**WORK ORDER**
Report back every line below that carries the word "DejaVu".

Recorded data:
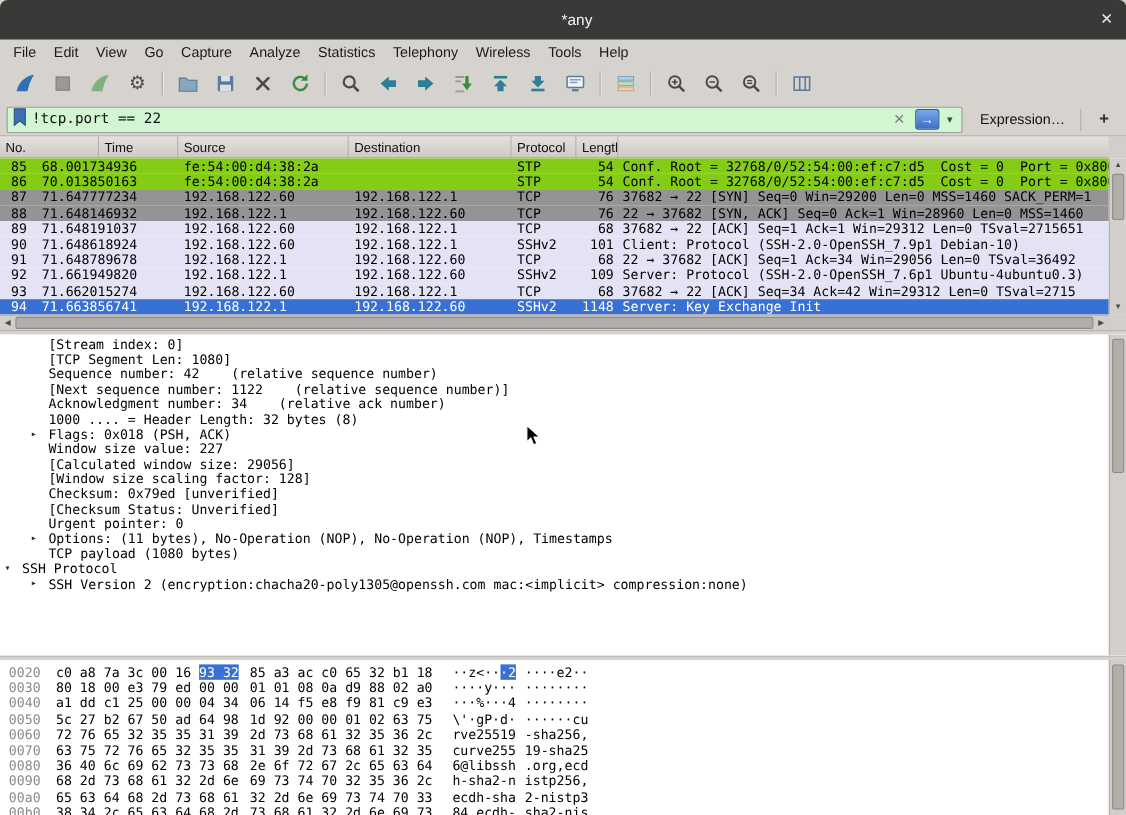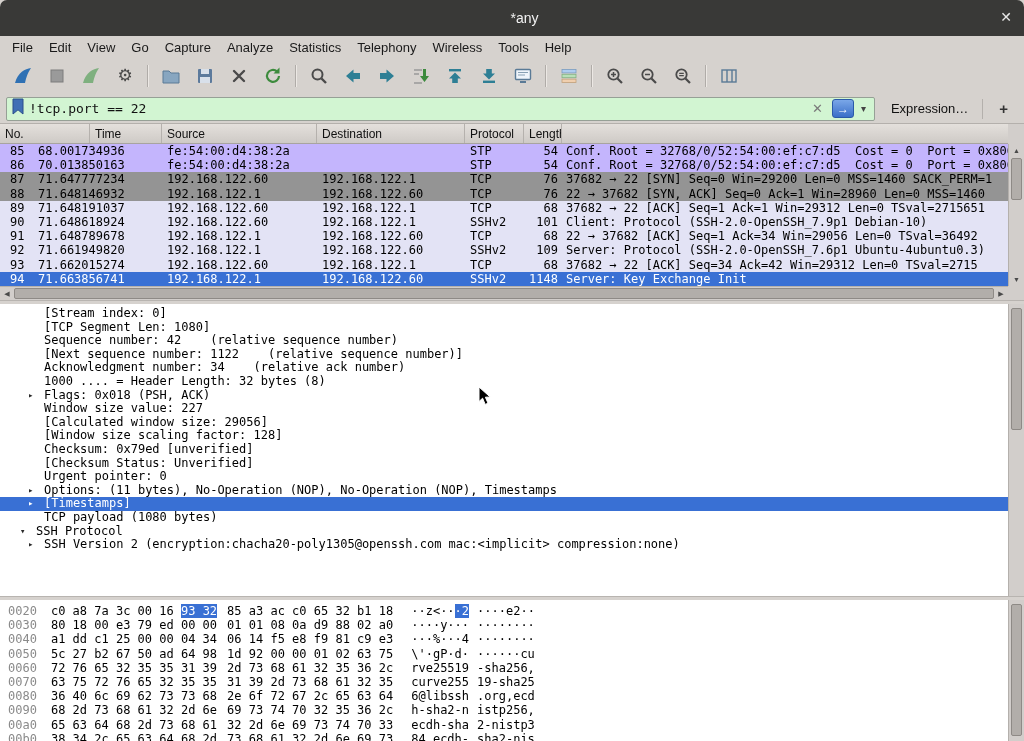--- a/index.html
+++ b/index.html
@@ -42,7 +42,7 @@
   .pr { display:flex; height:14.2px; width:1008px; font:12px "DejaVu Sans Mono", monospace; color:#000; }
   .pr span { overflow:hidden; white-space:pre; line-height:14.2px; }
   .c-no{flex:0 0 34px; padding-left:10px;} .c-time{flex:0 0 128px; padding-left:4px;} .c-src{flex:0 0 155px; padding-left:5px;} .c-dst{flex:0 0 148px; padding-left:5px;} .c-proto{flex:0 0 59px; padding-left:5px;} .c-len{flex:0 0 38px; text-align:right; padding-right:4px; display:block;} .c-info{flex:1; padding-left:4px;}
-  .row-stp{background:#c4b5fd;} .row-syn{background:#949494;} .row-tcp{background:#e3e3f5;} .row-sel{background:#3970d4; color:#fff;}
+  .row-stp{background:#84cc16;} .row-syn{background:#949494;} .row-tcp{background:#e3e3f5;} .row-sel{background:#3970d4; color:#fff;}
 
   
   .vscroll { position:absolute; right:0; top:0; bottom:0; width:16px; background:#d2cecb; border-left:1px solid #b4b0ac; }

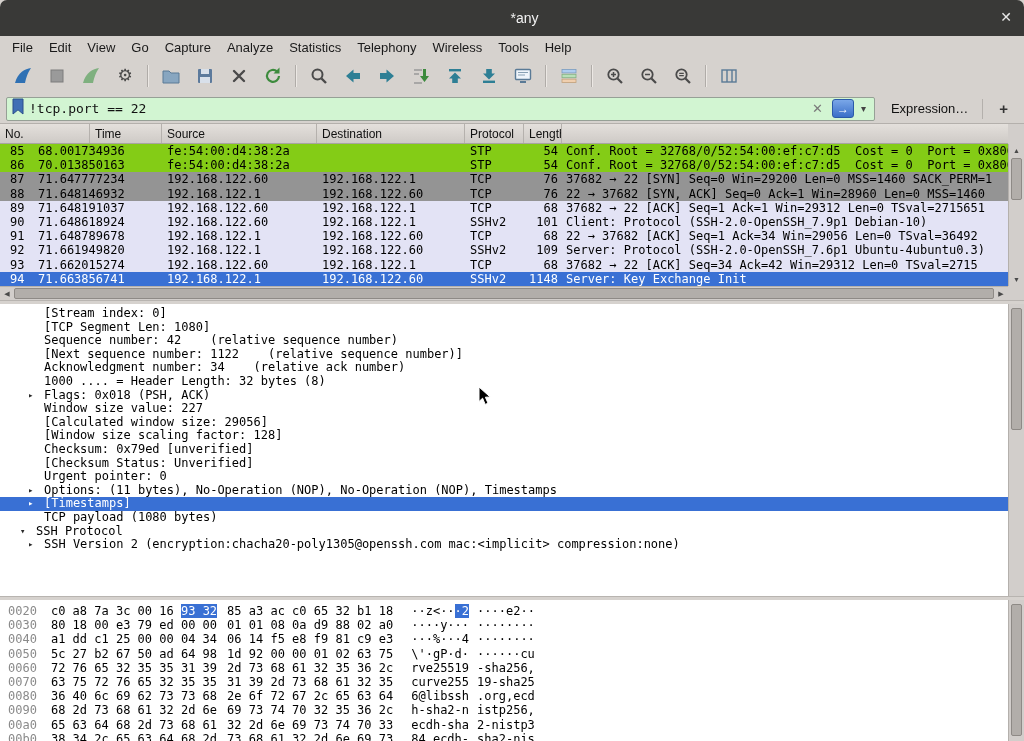--- a/index.html
+++ b/index.html
@@ -378,7 +378,6 @@
     <div class="dl l1"><span class="exp"></span><span class="dt">[Checksum Status: Unverified]</span></div>
     <div class="dl l1"><span class="exp"></span><span class="dt">Urgent pointer: 0</span></div>
     <div class="dl l1"><span class="exp">▸</span><span class="dt">Options: (11 bytes), No-Operation (NOP), No-Operation (NOP), Timestamps</span></div>
-    <div class="dl l1 sel"><span class="exp">▸</span><span class="dt">[Timestamps]</span></div>
     <div class="dl l1"><span class="exp"></span><span class="dt">TCP payload (1080 bytes)</span></div>
     <div class="dl l0"><span class="exp">▾</span><span class="dt">SSH Protocol</span></div>
     <div class="dl l1"><span class="exp">▸</span><span class="dt">SSH Version 2 (encryption:chacha20-poly1305@openssh.com mac:&lt;implicit&gt; compression:none)</span></div>

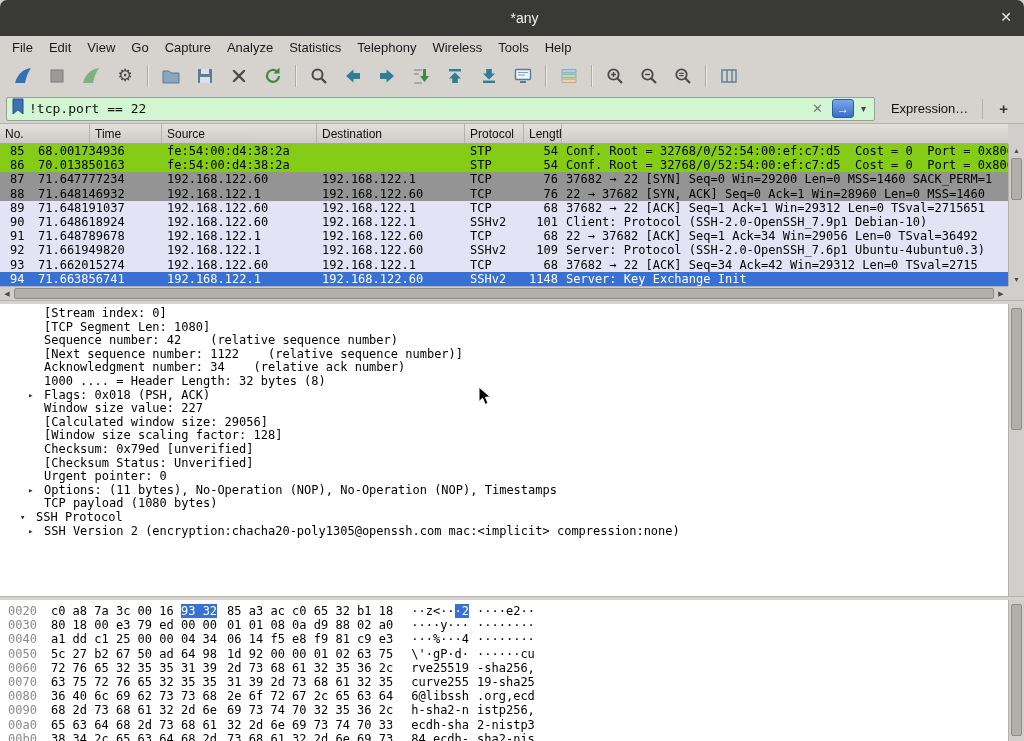--- a/index.html
+++ b/index.html
@@ -60,7 +60,7 @@
   
   .details { position:relative; height:292px; background:#fff; font:12px "DejaVu Sans Mono", monospace; color:#000; padding-top:3px; overflow:hidden; }
   .dl { height:13.6px; line-height:13.6px; width:1008px; overflow:hidden; }
-  .l1 { padding-left:28px; } .l0 { padding-left:20px; }
+  .l1 { padding-left:28px; } .l0 { padding-left:4px; }
   .exp { display:inline-block; width:16px; font-size:9px; color:#2a2a2a; vertical-align:top; }
   .dt { white-space:pre; }
   .dl.sel { background:#3970d4; color:#fff; } .dl.sel .exp { color:#fff; }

**SOLUTION TO THIS EXERCISE**
   .pr { display:flex; height:14.2px; width:1008px; font:12px "DejaVu Sans Mono", monospace; color:#000; }
   .details { position:relative; height:292px; background:#fff; font:12px "DejaVu Sans Mono", monospace; color:#000; padding-top:3px; overflow:hidden; }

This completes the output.